Their intent is to "gas and go": replenish fluids and fly again. They've discussed future plans of refueling at sea and flying the stages back to land, which gets them back in a few minutes and avoids a long and costly trip with a support vessel towing an ASDS which is unavailable for landings until it gets towed back out to sea.

They've not relaunched, but they refueled and fired up the first stage they brought back. Something broke loose and was ingested by one of the turbopumps, shutting one engine down, but the stage was otherwise in full working order. Their plans are to run the second recovered stage through ten test fires and fly it again, and SES is interested in having one of their satellites be the payload.

Comment Re:Cue the flood... (Score 1) 193

Surely you can cite some of these "early attempts at production of fusion power", right?
ITER is the first experimental reactor intended to produce power. Most of the research devices don't even use real fusion fuel...they know fusion works, it's the plasma physics they are researching, and building a big power-producing reactor, handling tritium, and dealing with fusion neutrons is unnecessary for that and far beyond the budgets typically allocated to fusion experiments.

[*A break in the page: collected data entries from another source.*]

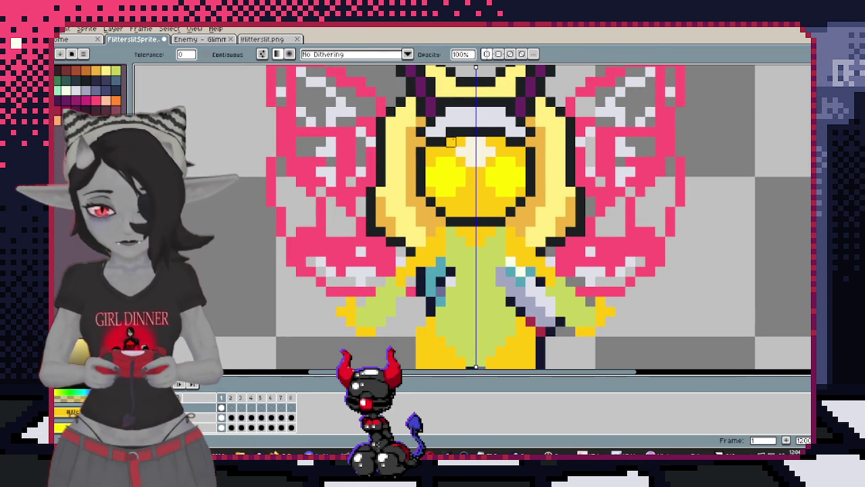
{"action": "left_click", "coordinate": [466, 291]}
{"action": "scroll", "coordinate": [466, 290], "scroll_direction": "down", "scroll_amount": 5}
{"action": "scroll", "coordinate": [440, 257], "scroll_direction": "down", "scroll_amount": 3}
{"action": "scroll", "coordinate": [440, 256], "scroll_direction": "up", "scroll_amount": 3}
Select the lavender torso and shade it with grey-lavender pixels, checking the reference sprite midway
{"action": "key", "text": "w"}
{"action": "left_click", "coordinate": [440, 257]}
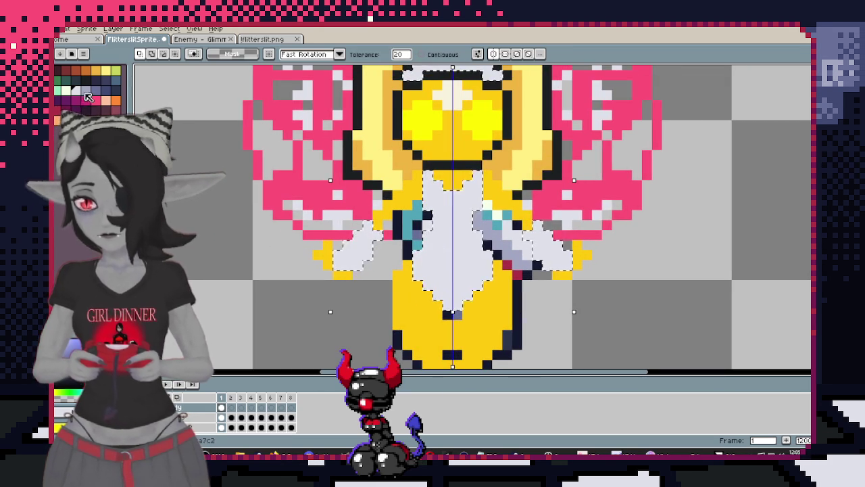
{"action": "scroll", "coordinate": [463, 262], "scroll_direction": "up", "scroll_amount": 1}
{"action": "key", "text": "b"}
{"action": "left_click", "coordinate": [442, 263]}
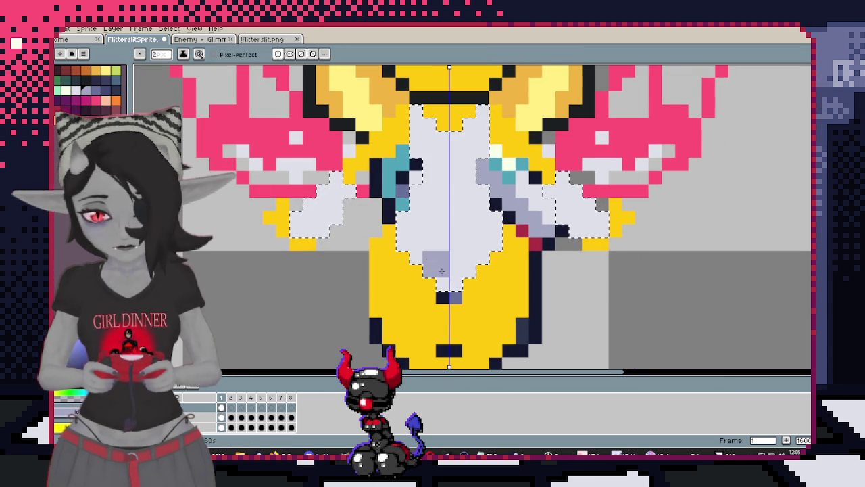
{"action": "scroll", "coordinate": [615, 318], "scroll_direction": "up", "scroll_amount": 1}
{"action": "left_click", "coordinate": [416, 220]}
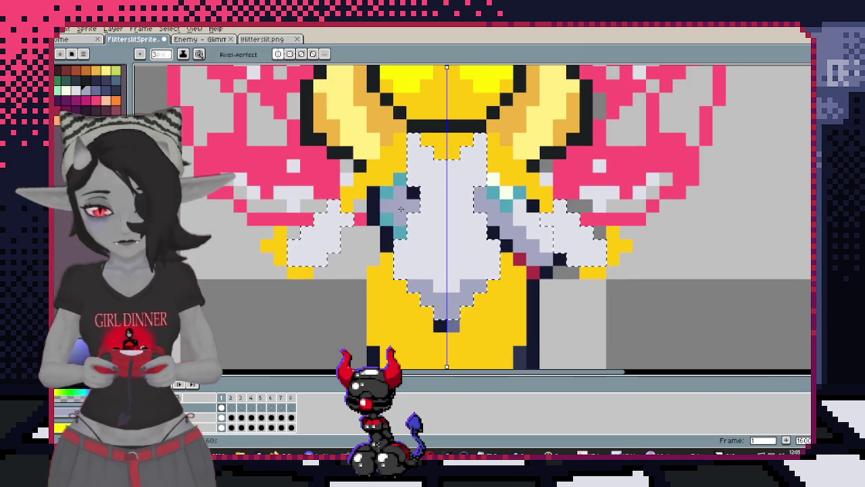
{"action": "key", "text": "ctrl+Tab"}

Comment Re:Stupid article (Score 1) 226

They save mass that conventional rockets expend almost immediately in their flight, pay a big price in aerodynamic drag instead, and additionally pack on lots of extra mass in air breathing equipment and various HOTOL related structure that they then need to take to orbit. They compensate for that and for the efficiency losses of SSTO by claiming a structure and thermal protection system that are basically magic, and gloss over all the additional operational expenses. And no, they don't avoid the need for payload integration.

SpaceX has the advantage of having a vehicle that actually exists, and they're not content to stop with first stage reuse. The successor to the Falcon 9 will be fully reusable, and far simpler and cheaper to develop, not to mention actually operate.